Well, as we know, the end of the second season of NCIS: Sydney ends with Blue coming home after Darwin,  and there is a strange lady sitting in her living room, and from the expression on Blue’s face, it’s pretty clear that she’s an unwelcome visitor. And then we open in Season 3, Blue’s no longer there, and we work out that she’s resigned and everyone’s a little bent out of shape by it because she’s such a beloved member of the team and they misconstrue the arrival of Trigger [Claude Jabbour] is somehow the replacement for Blue, which clearly he is not, but it feels especially to Doc that something’s hinky, that this is not the way Blue would’ve departed if she had departed of her own volition. And so he refuses to accept that she has simply decided to move on and send in a video resignation. And he’s probably, I dare say, right to think that that doesn’t all add up. And the team is doing their best, obviously, to be professional and to be grownups and to sort of put a happy face on the whole thing — she may have moved on to something that she’s more excited by — but I think deep down, all of them know that something is not as it should be. And when we get to Episode 2, we’ll realize why.

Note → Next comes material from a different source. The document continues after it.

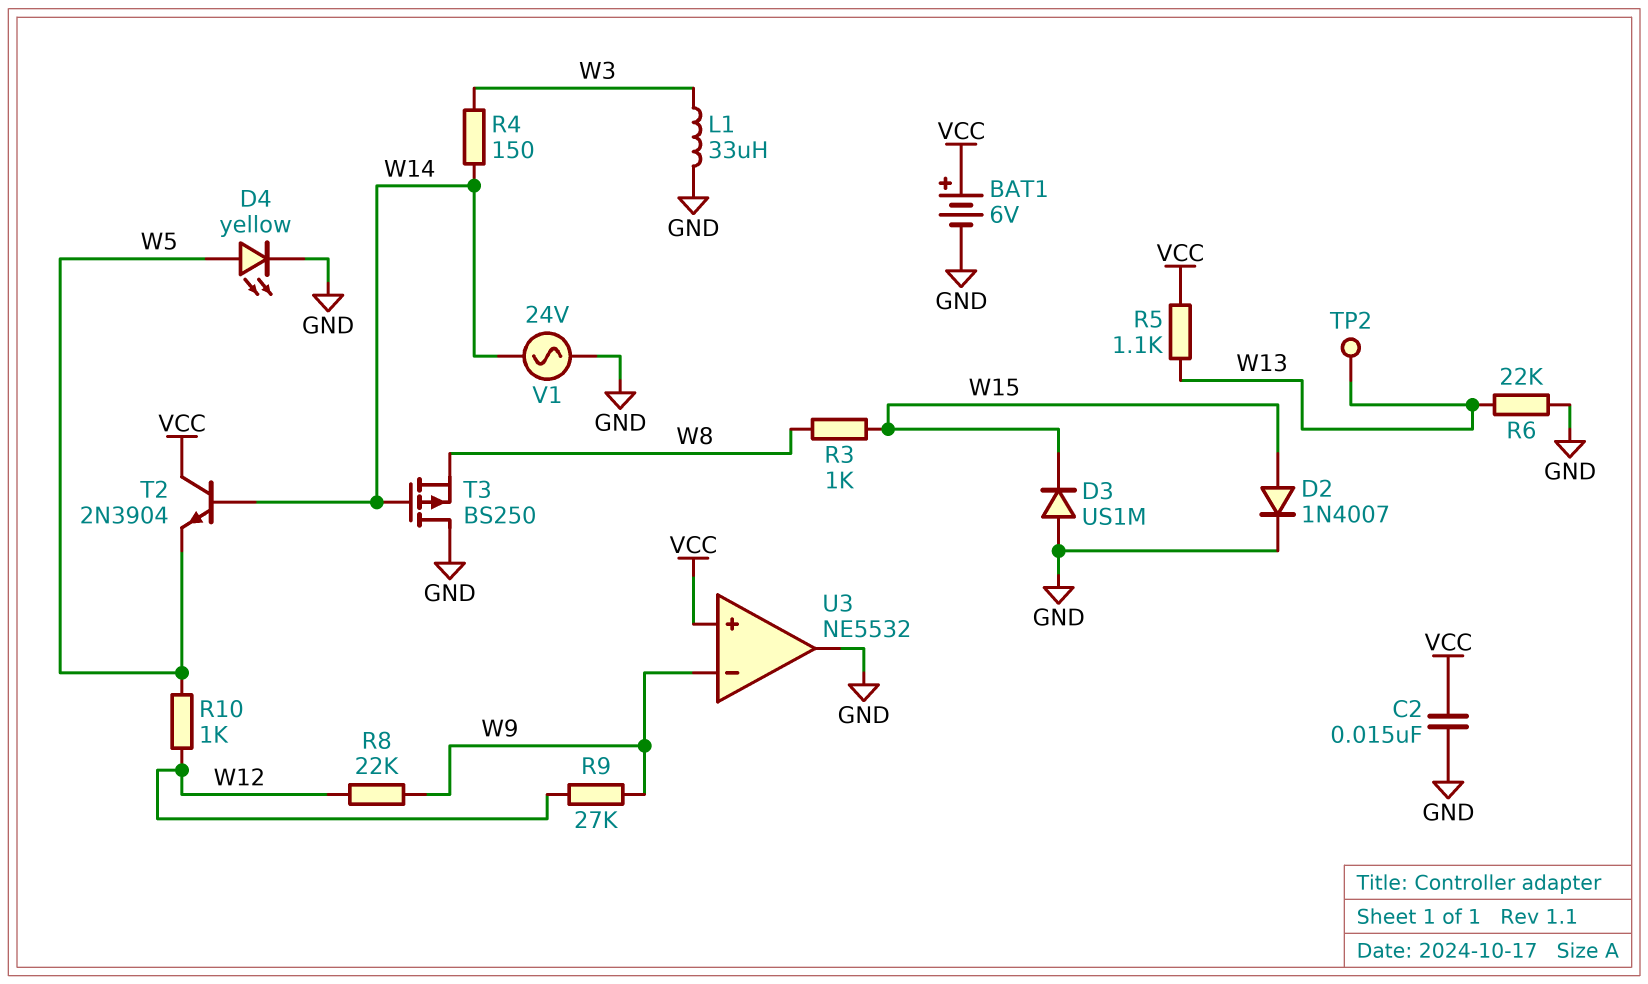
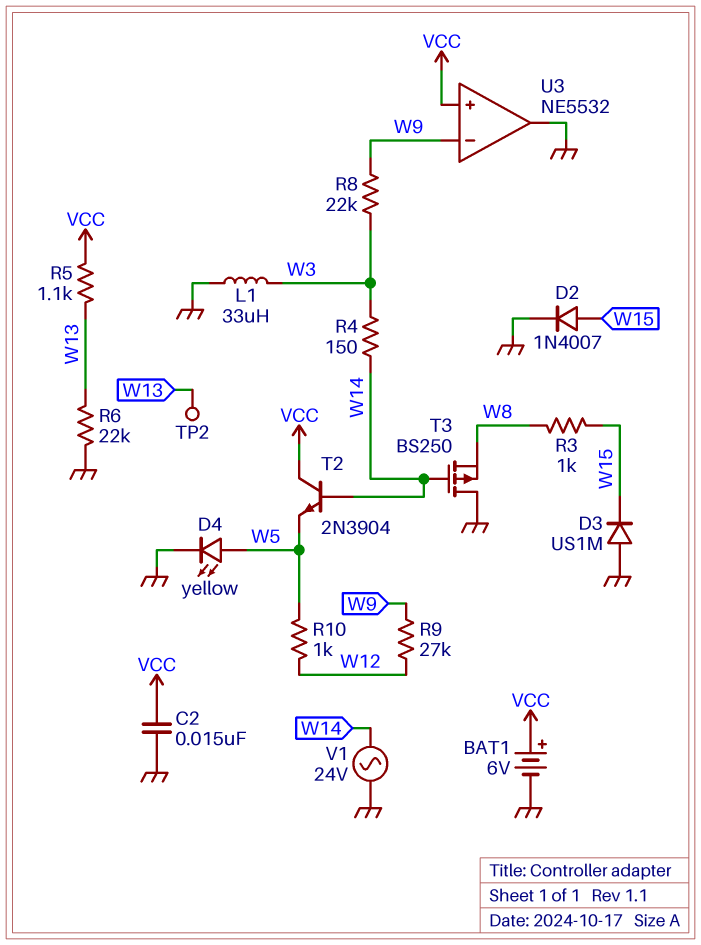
R8: 22k (W9, W12) -> 22k (W3, W9)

JD signed up for a dating site. The humor in that has already started. Are we going to see him going on dates, hear about them, and see him decide it’s not for him? How much comedy are you getting out of that?

A lot is the short answer. JD is such a beautiful character in my view. There’s a level of self-deprecation that makes him so appealing to me, I think, and to a larger audience. He has that ability to find humor in his own circumstances, which I find a very appealing quality. But what it also does in Australia is it puts an enormous target on your back because if you’re willing to acknowledge that life is strange, then the rest of the team is going to come down to you like a ton of bricks and they do.

The reality is, for JD, he’s found himself in a situation where he’s kind of been in denial for the first two seasons of the show about his emotional situation. Like a lot of people going through those really tricky life-altering events, he’s hoped against hope that somehow it gets itself back together again or the ship is set back on course or whatever, but it’s not. He’s living in his friend’s garage, and it’s been two years, and he’s got to get his s**t together. So I think the events of Darwin have probably shaken him out of that stasis, and he’s decided that whatever deeply buried, repressed feelings he may have for his friend and colleague, Michelle Mackey, he’s not going to succumb to them, and he’s going to do the exact opposite. He’s going to fill that void with whatever he can. And as it is in the 21st century, that’s kind of online dating. So he jumps in boots and all, but he’s really, let’s be honest, ill-equipped to be playing in that pond as his dating profile photographs will tell us.

Daniel Asher Smith/Paramount+

It’s a stopgap measure at best, and it obviously provides a huge amount of comedy for our team. But what it’s really telling me as an audience, I suppose, is here is the guy desperately trying to be professional. He’s trying to keep things tidy in the workplace because Darwin has probably brought out a whole bunch of emotions that he feels are unhelpful in a team environment. And so I guess he’s overreacting, and his overreaction is in the form of going on a dating site. And having been on dating sites myself, it’s the wild west out there, I can tell you.

How does Mackey feel about that? Because we already get the bit of awkwardness about it in the premiere, and it feels like they both know how the other one might feel, and it’s just like, let’s just not acknowledge it.

Yeah, I think you hit the nail on the head. You’ve got to remember, these are two charismatic, clever, empathetic, courageous, attractive, and single people working shoulder to shoulder for 70 hours a week. That’s a combustible situation, but they’re also super professional, and they’re the leaders of this team; they’re kind of notionally mom and dad for the rest of the squad, and acknowledging that they may have feelings for one another would be totally counterproductive to the team environment. So, they try and be as professional as they can, but they’re humans. And so it’s an imperfect way of wallpapering over what might be going on underneath.